Author 15 books132 followers
August 20, 2019
An, at times, dense and careful reading of semiotics in antiquity, beginning with Mesopotamian divination and ending with Augustine's view of the sign. Thereafter, Manetti claims that no significant work on the sign was done until Saussure in the twentieth century. Hmmm. The chapters on divination were fun, and I liked the earliest Greeks, but wasn't sure what to do with Aristotle or the Stoics or the Epicureans or even the Romans. Which is another way of saying this is a book for people who read deeply about semiotics. Good for it's purpose.
Profile Image for Brian.
Author 2 books44 followers
April 2, 2015
Giovanni Manetti's /Theories of the Sign in Classical Antiquity/ is a tightly focused explication of how processes of implication and inference were conceived of in the Greco-Roman world. Comprising analyses of the distinct functions and interrelations of the semiological terms employed by ancient writers, Manetti's book reveals how understandings of the cognitive, linguistic, and ontological status of signifiers and their signifieds developed between the 4th century BCE and the 4th century CE.

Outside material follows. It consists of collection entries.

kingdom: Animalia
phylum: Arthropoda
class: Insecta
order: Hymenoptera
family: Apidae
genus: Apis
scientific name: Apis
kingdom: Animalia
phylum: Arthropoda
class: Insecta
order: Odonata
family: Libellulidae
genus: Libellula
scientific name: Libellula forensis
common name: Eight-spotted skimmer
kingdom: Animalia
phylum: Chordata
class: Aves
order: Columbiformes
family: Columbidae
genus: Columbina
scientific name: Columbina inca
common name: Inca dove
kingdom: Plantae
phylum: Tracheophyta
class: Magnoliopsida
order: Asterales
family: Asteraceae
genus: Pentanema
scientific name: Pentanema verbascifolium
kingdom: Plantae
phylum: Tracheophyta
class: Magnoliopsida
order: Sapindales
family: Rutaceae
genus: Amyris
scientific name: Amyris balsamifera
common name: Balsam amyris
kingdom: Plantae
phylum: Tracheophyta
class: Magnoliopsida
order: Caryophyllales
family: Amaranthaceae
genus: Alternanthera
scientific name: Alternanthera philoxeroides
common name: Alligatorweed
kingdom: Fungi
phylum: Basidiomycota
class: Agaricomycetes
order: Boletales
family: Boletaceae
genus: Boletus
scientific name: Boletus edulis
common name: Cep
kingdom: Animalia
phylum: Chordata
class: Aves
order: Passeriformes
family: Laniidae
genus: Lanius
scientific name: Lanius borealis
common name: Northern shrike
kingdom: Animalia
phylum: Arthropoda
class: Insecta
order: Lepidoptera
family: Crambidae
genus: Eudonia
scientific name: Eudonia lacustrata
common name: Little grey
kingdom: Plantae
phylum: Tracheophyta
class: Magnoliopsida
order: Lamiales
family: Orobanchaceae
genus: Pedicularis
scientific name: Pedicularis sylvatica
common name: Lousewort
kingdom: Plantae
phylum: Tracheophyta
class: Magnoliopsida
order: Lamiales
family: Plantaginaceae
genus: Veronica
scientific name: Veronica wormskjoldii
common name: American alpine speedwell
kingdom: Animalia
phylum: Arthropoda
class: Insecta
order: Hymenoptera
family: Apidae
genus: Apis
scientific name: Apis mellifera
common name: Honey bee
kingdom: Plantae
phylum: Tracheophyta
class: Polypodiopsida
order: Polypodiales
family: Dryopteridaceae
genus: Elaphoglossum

After an overview of the hermeneutics of ancient divinatory and medical practices, philosophical reflection commences with the linguistic inquiries of Plato, followed by the syllogistic codifications of Aristotle. The historical arc of the text then passes through the Stoic and Epicurean schools' theories of language and signs, and their dispute over the proper epistemological basis for inference. Next, we see how semiotic distinctions formulated by these philosophers were given practical application, and underwent further transformation, in the public rhetoric of Roman political and judicial debate. Finally, a survey of the works of Augustine indicates both his debt to the semiological developments of the preceding seven centuries, and his innovation in uniting linguistic and non-linguistic signs in a common theoretical framework.

Manetti does not propose an original thesis per se, and his analysis relies upon secondary literature in the field of semiotics to perhaps a greater extent than it does the ancient sources themselves, but it is nonetheless a cogent and interesting discussion of the topic.